Israele potrebbe avere i mezzi per indebolire l’Iran e garantirsi alcuni anni di sicurezza dalla sua minaccia, ma non per annullarla completamente.

Un operaio davanti a un manifesto antisraeliano a Teheran, 14 giugno 2025 (AP Photo/Vahid Salemi)
Crolla il regime
Anche per questo è possibile che in realtà Israele stia davvero puntando a un regime change, un obiettivo molto più ambizioso e complesso di un indebolimento militare dell’Iran.
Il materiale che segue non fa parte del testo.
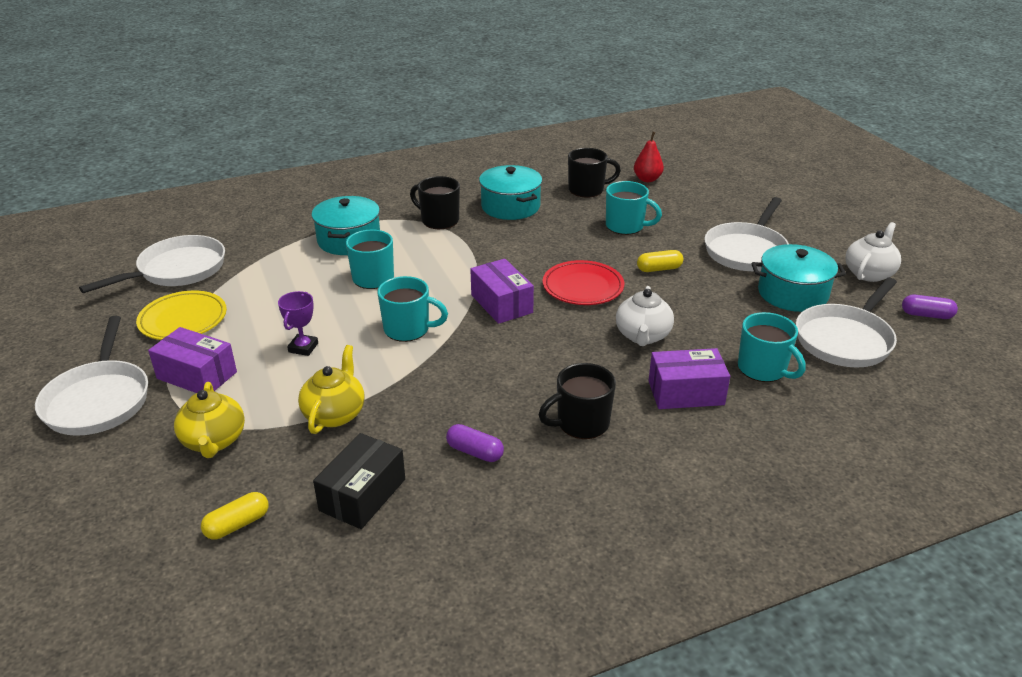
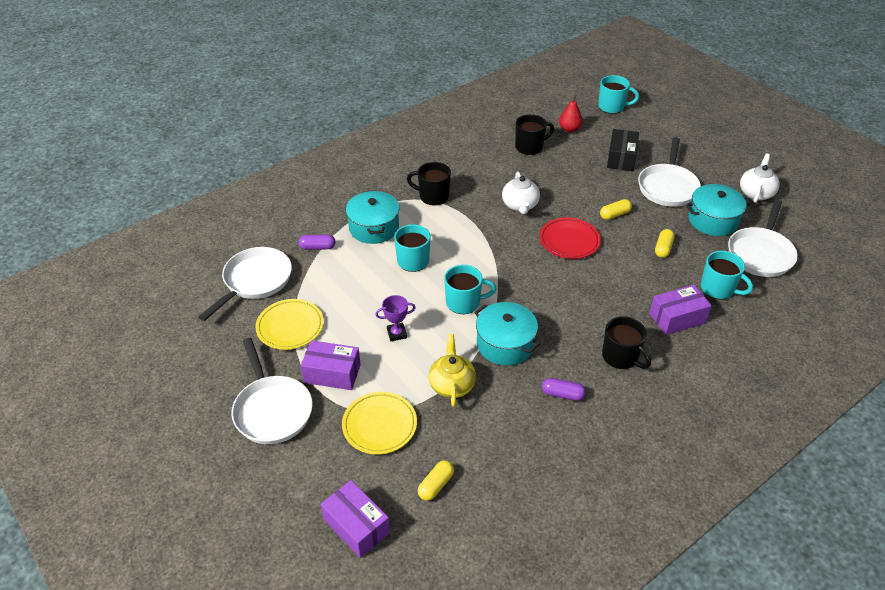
camera: 15 degrees left, 10 degrees up
(214, 441) = (379, 425): yellow teapot -> yellow plate
(303, 348) = (396, 333): purple trophy -> purple trophy turned 75 degrees clockwise
(363, 495) = (506, 443): black box -> black box (621, 158)
(501, 304) = (519, 267): purple box -> purple box (356, 526)
(510, 206) = (480, 173): turquoise pot -> turquoise pot (505, 344)
(581, 423) = (621, 357): black mug -> black mug turned 90 degrees counterclockwise
(626, 226) = (574, 178): turquoise mug -> turquoise mug (612, 107)
(642, 336) = (629, 276): white teapot -> white teapot (520, 205)
(706, 313) = (663, 248): none -> yellow capsule
(926, 315) = (804, 223): purple capsule -> purple capsule (317, 247)

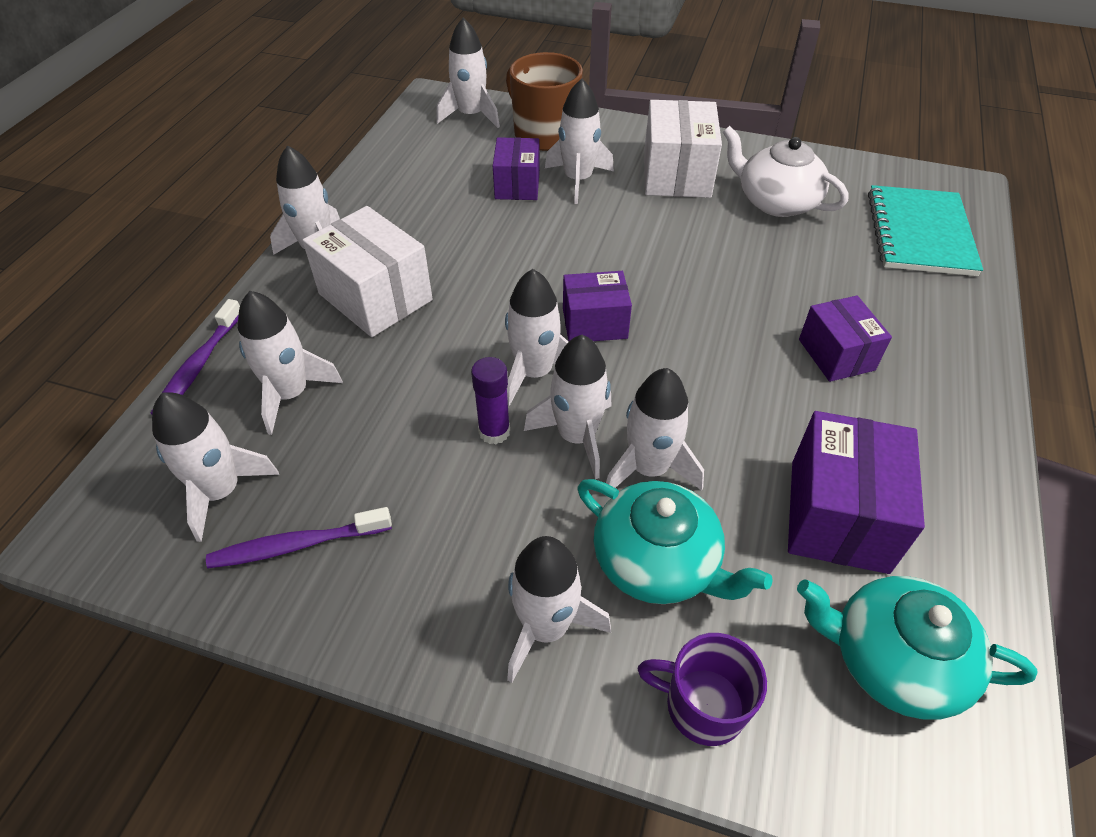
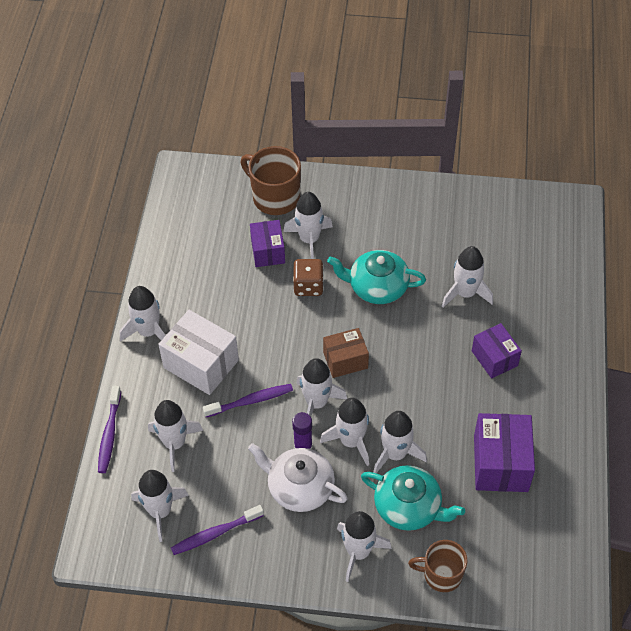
camera: 10 degrees left, 5 degrees up
(432, 355) = (251, 401): none -> purple toothbrush
(471, 115) = (215, 186): white rocket -> white rocket (465, 293)
(562, 228) = (308, 286): none -> brown dice
(594, 323) = (345, 360): purple box -> brown box
(676, 174) = (377, 223): white box -> none
(702, 705) = (441, 574): purple mug -> brown mug
(776, 201) = (448, 238): white teapot -> white teapot (299, 487)
(893, 660) = (530, 536): turquoise teapot -> turquoise teapot (377, 287)
(920, 233) = (544, 251): turquoise notebook -> none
Potrebbe avvenire con una campagna di bombardamenti più ampia e massiccia di quella vista finora, che non si limiti agli obiettivi militari ma si espanda alle infrastrutture e ad altri siti sensibili.
La leadership iraniana potrebbe risultarne così indebolita da essere rovesciata, soprattutto se nel frattempo dovessero scoppiare rivolte popolari, come spera Netanyahu: non è una cosa scontata vista la decennale repressione del regime dittatoriale.
Al tempo stesso, si creerebbe una situazione delicata e potenzialmente pericolosa. Il regime è fortemente radicato nella struttura sociale del paese. Per esempio i Guardiani della rivoluzione, il più potente corpo militare del paese, sono composti da centinaia di migliaia di uomini che traggono dal regime il proprio status sociale e il proprio benessere economico.
Il crollo del regime potrebbe provocare un vuoto di potere ed enorme confusione in un paese grande ed estremamente complesso come l’Iran. Quello che potrebbe venire dopo potrebbe essere molto rischioso.
Il conflitto si espande al resto della regione
Bisogna anche ricordare che l’Iran ha ancora i mezzi per combattere: ha più di 2.000 missili balistici e un numero imprecisato di droni. L’Iran potrebbe colpire Israele non soltanto con mezzi convenzionali, ma anche con attacchi terroristici che potrebbero coinvolgere il territorio israeliano o le comunità israeliane o ebraiche all’estero. Non è un caso che da venerdì le ambasciate israeliane in tutto il mondo siano state chiuse.
L’Iran potrebbe anche colpire obiettivi americani in Medio Oriente, perché considera gli Stati Uniti il principale facilitatore e complice di Israele: questi potrebbero comprendere le basi americane in Iraq (dove l’Iran gode dell’appoggio di forti milizie sciite), le basi militari nei paesi del Golfo (in Qatar, Emirati Arabi Uniti, Arabia Saudita), o perfino le ambasciate.
Sabato l’agenzia di stampa iraniana Fars, citando fonti militari, ha scritto che l’Iran è pronto a «portare il conflitto nei prossimi giorni a tutte le aree occupate dal regime (il riferimento è a Israele) e alle basi americane nella regione».

Il bombardamento iraniano su Tel Aviv, 14 giugno 2025 (AP Photo/Leo Correa)
Gli Stati Uniti sono trascinati nel conflitto
Questo potrebbe portare a un coinvolgimento maggiore degli Stati Uniti, che per ora hanno cercato di tenersi fuori dalla questione. Se le basi americane fossero attaccate, gli Stati Uniti sarebbero costretti a rispondere.
Sarebbe un problema per il presidente Donald Trump, che negli scorsi mesi aveva avviato con l’Iran un negoziato sul nucleare, e che si è sempre presentato agli elettori e alla sua base come un isolazionista che fa finire le guerre e che non invischia gli Stati Uniti in rischiose e complesse operazioni militari all’estero.